PAGE EXCERPT -
————

Roll with it, baby
Don’t stop and lose your touch
Oh, no, baby.”
Steve Winwood
WXRT’s Saturday morning show featured the year
1988, and I heard great songs by John Hiatt, Graham parker, and the Traveling
Wilburys. I must still have been
buying albums because I had several that they mentioned, including Tracy
Chapman’s self-titled debut and Steve Winwood’s “Roll With It.”
At Chesterton’s European Market I ran into IUN
Biology professor Spencer Cortwright and Home Mountain CEO Larry Klemz, still
wearing a breathing device but with a nice woman friend. Last time I saw him he was in poor
health, having taken the death of his wife really hard. I bought two tacos from the folks who
clean our condo. Last week
business was slow, but because I waited till noon, the line was long –
inconvenient for me but I’m glad their fine food is popular. During the 30-minute wait, I listened
to a guitar-playing duo.
Almost a million people showed up for Chicago’s
Pride (formerly Gay Pride) Parade, including Mayor Rahm Emanuel, servicemen in
uniform, and a true cast of characters.
Anne Balay reported having a great time. Stephanie Dowell of the Sun-Times took the photos above.

————

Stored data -
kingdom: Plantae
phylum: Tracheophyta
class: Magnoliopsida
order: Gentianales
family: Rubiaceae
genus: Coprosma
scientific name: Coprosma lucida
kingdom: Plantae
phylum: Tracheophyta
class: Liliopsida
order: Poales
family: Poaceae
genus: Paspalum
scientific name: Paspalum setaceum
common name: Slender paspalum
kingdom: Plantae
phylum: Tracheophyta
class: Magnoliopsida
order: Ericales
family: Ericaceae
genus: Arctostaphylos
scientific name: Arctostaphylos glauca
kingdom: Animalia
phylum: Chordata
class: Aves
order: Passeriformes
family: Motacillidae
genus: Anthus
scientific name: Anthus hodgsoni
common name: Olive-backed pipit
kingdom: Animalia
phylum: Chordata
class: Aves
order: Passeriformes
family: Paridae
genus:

————

ABOUT THIS EXERCISE - Pick up the post about WXRT's Saturday show, the Chesterton market, and Chicago's Pride Parade after its final sentence, and continue it.

RESULT BELOW -
Because I lost the first three board games, I got to
pick the fourth, Priests of Ra, and got so far ahead, thanks to wise use of my
bidding numbers and some good luck, that I accepted a concession from Dave and
Tom. Dave has been attending many
high school graduation parties and mentioned that student David Bork was
flattered to find a photo of him and Dave on my blog that he had posted on
Facebook.
Carrol Vertrees’s weekly column mentioned things
that make him tear up, including memories of his father and activities of his
grandchildren. I thought of that
when again attending “You’re a Good Man, Charley Brown,” this time with the
Hagelbergs. James was even more
animated than last time as Schroeder and Becca brought down the house belting
out “Good Night My Someone” from “Music Man.” I even got emotional when Lucas Reinhart, still dressed as
Snoopy,” sang “Gary, Indiana.” As
poet John Sheehan wrote, “O Gary, heart of our mixed up country, I love you now
and forever.”
I happened to come across “America’s Got Talent,”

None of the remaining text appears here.